La restauration
On nomme restauration la réparation d'un édifice en partie détruit ou en ruine pour le remettre en son état primitif en donnant à la pierre le même aspect qu'à l'époque de la constrcution. Tous les travaux exigent une exécution délicate qui doit être effectuée avec soin.
Si l'édifice est lézardé, il est prudent de placer des témoins pour constater si les affaissements continuent à se produire. Ils sont effectués avec du plâtre ou avec des plaques de verre scellées perpendiculairement à la fissure. Sur les témoins, on indique la date de cette pose.
On peut employer aussi un fissuromètre. Cet instrument est constitué d'un bâti en matière plastique, d'une loupe et d'une échelle de 5 mm divisée en graduations de 2/10 de mm; on peut ainsi, avec précision, mesurer la largeur des fissures.
S'il y a des affaissements, il faut prendre des dispoistions nécessaires pour exécuter les travaux de consolidation en sous-oeuvre, c'est-à-dire au-dessous de la maçonnerie existante. Si besoin est, il faut étayer l'édifice ou une partie de celui-ci. Si l'étaiement est important et suivant le volume de bois à employer, ce travail est très souvent effectué par des ouvriers charpentiers spécialisés.
La reprise en sous-oeuvre doit être effectuée avec précaution. Elle doit être faite soit par portions de 1 à 2 mètres environ à la fois, sans commencer une nouvelle surface avant que le mortier de la précédente n'ait pris suffisamment de consistance, soit par injections de mortier sous pression.
Les pierres détériorées sont très souvent remplacées par des incrustements (refouillements faits dans une façade pour y rapporter d'autres blocs).
Si les pierres à remplacer sont moulurées, on dessine le profil par un relevé (dimensions et formes des moulures) ou par estampage. Celui-ci, est fait par une application de terre glaise sur la moulure; cette terre, détachée avec précaution, donne un moule reproduisant le contre-profil à l'aide duquel on obtient, avec du plâtre à mouler, le profil exact de la moulure à exécuter.

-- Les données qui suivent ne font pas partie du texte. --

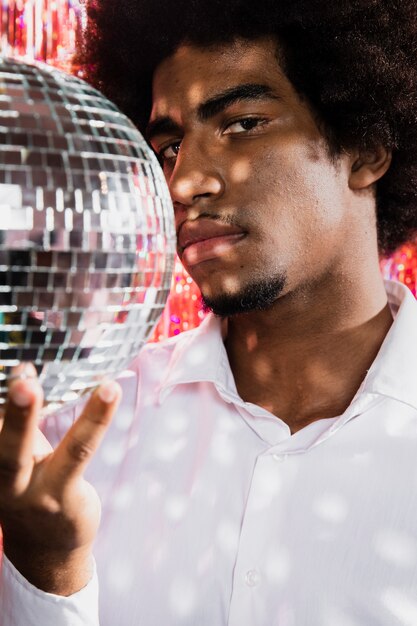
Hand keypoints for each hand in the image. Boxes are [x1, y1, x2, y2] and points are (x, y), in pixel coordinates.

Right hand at [0, 364, 121, 595]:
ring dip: (47, 418)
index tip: (12, 362)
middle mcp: (1, 481)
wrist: (45, 553)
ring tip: (63, 384)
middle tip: (21, 375)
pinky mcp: (60, 495)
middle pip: (1, 449)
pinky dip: (94, 419)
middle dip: (11, 413)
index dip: (1, 398)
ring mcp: (30, 492)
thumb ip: (17, 425)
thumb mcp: (16, 459)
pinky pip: (77, 452)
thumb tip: (24, 373)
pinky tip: (109, 391)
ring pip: (35, 452)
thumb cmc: (30, 487)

Après la pose, quelque fois, les pierres remplacées sont patinées pour leur donner la tonalité de l'ensemble de l'édifice. Cette patine s'obtient le plus souvent avec un peu d'ocre dissoute dans de l'eau (emploi d'une éponge que l'on tapote sur la pierre). On peut utiliser aussi une décoction d'orties; il suffit de faire bouillir de l'eau, d'y jeter les orties qui donnent à celle-ci une coloration grise, celle qui se rapproche de la patine des vieilles pierres. Mais attention, plus on met d'orties, plus la patine est sombre.
Il faut être prudent pour faire la teinte, il vaut mieux qu'elle soit claire que foncée, le temps et les années feront le reste.